Task directions:
Copy, from the entries below, each line in which the string "index" appears.

Data provided:

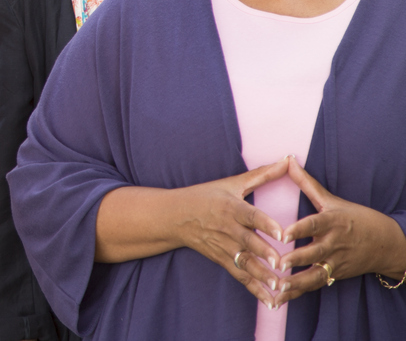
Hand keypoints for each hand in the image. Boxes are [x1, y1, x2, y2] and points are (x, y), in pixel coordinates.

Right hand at [177, 157, 289, 307]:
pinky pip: (240, 275)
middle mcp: (227, 228)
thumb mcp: (231, 183)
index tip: (282, 234)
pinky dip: (254, 289)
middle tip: (283, 264)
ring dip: (262, 275)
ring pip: (245, 263)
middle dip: (265, 254)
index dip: (266, 225)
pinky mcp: (221, 259)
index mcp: (231, 207)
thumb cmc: (206, 195)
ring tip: (279, 287)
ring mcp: (223, 246)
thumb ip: (262, 174)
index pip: (250, 216)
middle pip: (249, 242)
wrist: (174, 215)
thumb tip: (288, 160)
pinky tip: (271, 301)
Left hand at [274, 155, 405, 303]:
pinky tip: (279, 298)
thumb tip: (287, 159)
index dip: (299, 229)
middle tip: (277, 262)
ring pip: (315, 274)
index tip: (283, 233)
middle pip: (314, 252)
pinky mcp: (335, 275)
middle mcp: (334, 243)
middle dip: (296, 259)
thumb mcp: (332, 200)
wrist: (387, 244)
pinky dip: (298, 292)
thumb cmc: (355, 217)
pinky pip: (315, 285)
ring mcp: (336, 261)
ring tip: (277, 286)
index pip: (315, 224)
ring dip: (296, 282)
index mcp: (332, 222)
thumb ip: (306, 183)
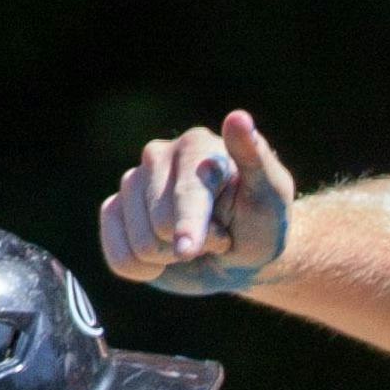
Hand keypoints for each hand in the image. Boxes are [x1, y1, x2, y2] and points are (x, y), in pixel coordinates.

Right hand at [100, 109, 294, 296]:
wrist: (243, 254)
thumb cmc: (261, 223)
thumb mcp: (271, 195)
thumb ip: (256, 159)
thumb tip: (239, 119)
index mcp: (196, 146)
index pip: (184, 195)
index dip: (189, 228)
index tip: (189, 248)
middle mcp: (158, 156)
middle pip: (157, 225)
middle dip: (191, 246)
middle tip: (216, 238)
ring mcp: (133, 182)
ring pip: (138, 244)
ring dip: (170, 259)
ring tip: (192, 245)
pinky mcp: (117, 211)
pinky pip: (118, 255)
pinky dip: (143, 270)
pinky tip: (164, 258)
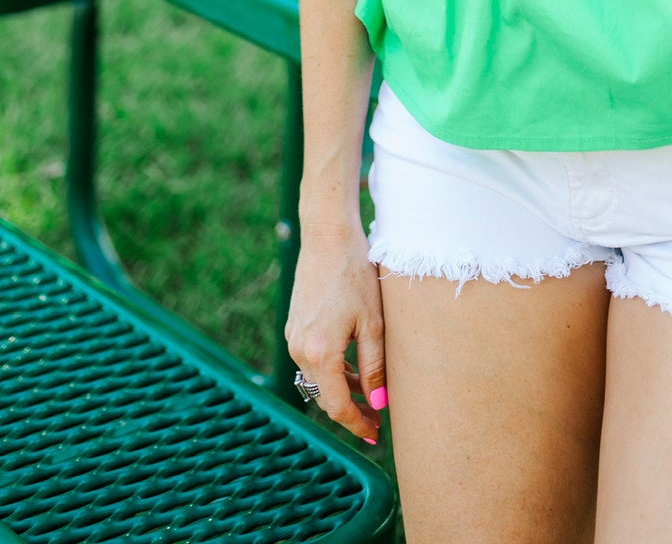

Answer area:
index tip: (282, 234)
index dip: (266, 225)
index mcp: (231, 207)
index pip: (250, 216)
index dip: (299, 229)
index tip: (283, 233)
index pip: (315, 224)
index mcp: (332, 222)
index mcp: (196, 146)
index pip: (184, 195)
index dip: (189, 228)
index tip: (189, 248)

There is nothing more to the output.